Namens appellante is in hoger beroep herhaald waarom er naar haar mening geen sprake is van een situatie als bedoeld in het tussenkomstartikel, terwijl tevens staande wordt gehouden dat gedaagde het vertrouwensbeginsel heeft geschonden.
De Raad overweegt dienaangaande als volgt.
Het geschil tussen partijen betreft de vraag of betrokkene in de periode 1994/1997 in een verzekeringsplichtige arbeidsverhouding in de zin van de zogenoemde tussenkomstregelgeving, vervat in artikel 5, aanhef en onder d, van de sociale werknemersverzekeringswetten juncto artikel 3 van het KB, werkzaam is geweest.
De Raad is met de rechtbank en gedaagde van oordeel dat de arbeidsverhouding tussen betrokkene en appellante als een fictieve dienstbetrekking in de zin van de tussenkomstregelgeving kan worden aangemerkt. De Raad stelt daartoe op basis van de gedingstukken vast dat ten aanzien van betrokkene sprake is van persoonlijk verrichten van arbeid voor een derde door tussenkomst van appellante als lichaam op wie de verplichting tot loonbetaling rustte. De vraag of er al dan niet sprake is van een gezagsverhouding tussen betrokkene en appellante is in dit kader niet relevant.
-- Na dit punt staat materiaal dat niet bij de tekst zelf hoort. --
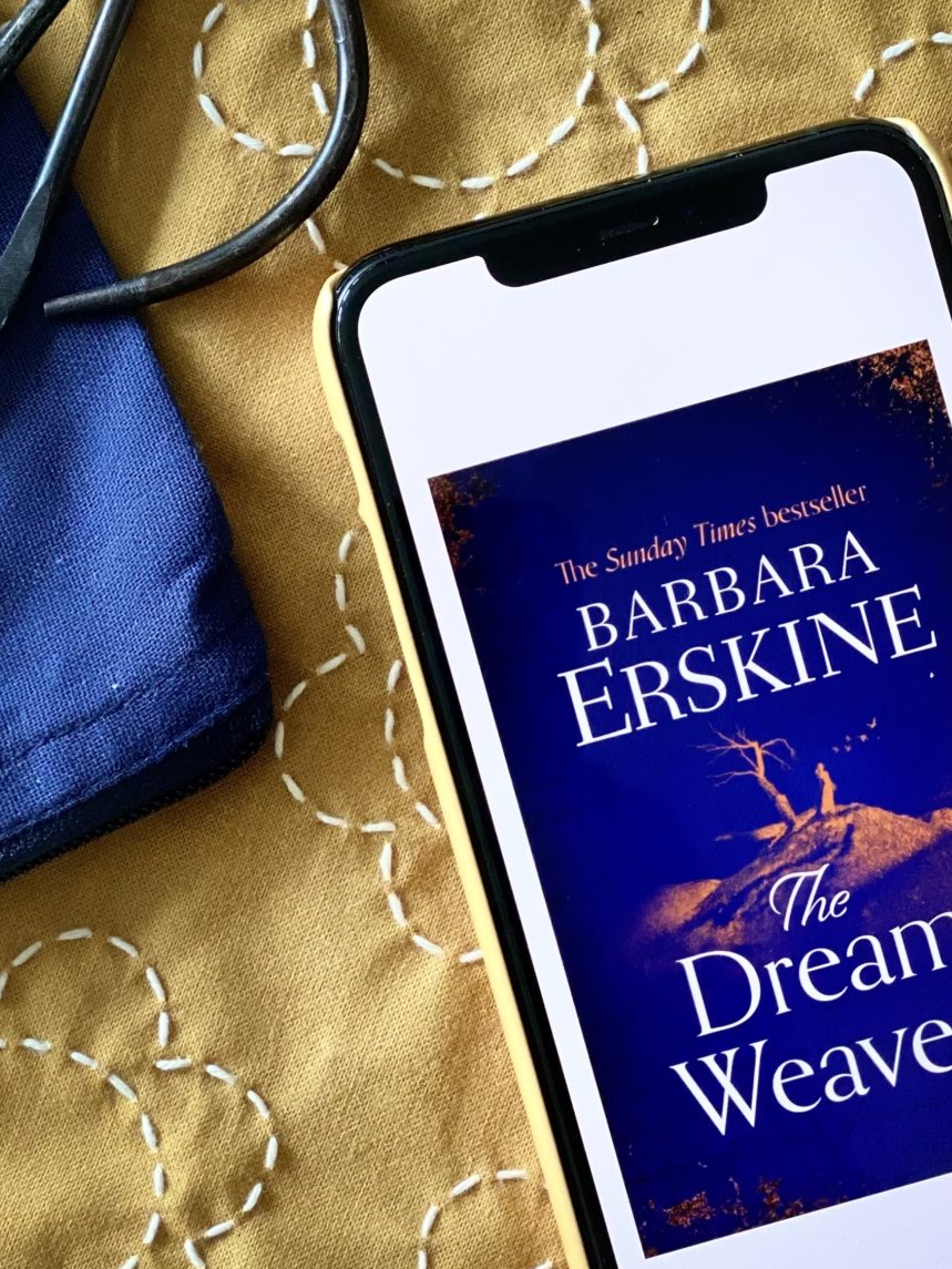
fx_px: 3410
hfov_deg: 15.9
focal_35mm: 93
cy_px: 634
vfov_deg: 21.1
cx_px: 557
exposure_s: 1/122
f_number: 2
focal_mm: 6
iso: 160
De grief ten aanzien van de schending van het vertrouwensbeginsel acht de Raad afdoende weerlegd door gedaagde in het verweerschrift in hoger beroep. De Raad voegt daaraan toe dat uit de rapportage van 13 juni 1997 niet blijkt dat ondubbelzinnige toezeggingen gedaan zijn omtrent de verzekeringsplicht van betrokkene, maar dat de verzekeringsplicht van een aantal derden, waaronder betrokkene, onderwerp van nader onderzoek diende te zijn. Dit nadere onderzoek heeft uiteindelijk plaatsgevonden op 22 februari 1999 op welk moment appellante in kennis werd gesteld van het rapport van
13 juni 1997.
De ter zitting van de Raad namens appellante naar voren gebracht grief dat gedaagde de redelijke termijn op grond van artikel 6 EVRM heeft geschonden kan de Raad uitgaande van de datum van de primaire beslissing niet delen.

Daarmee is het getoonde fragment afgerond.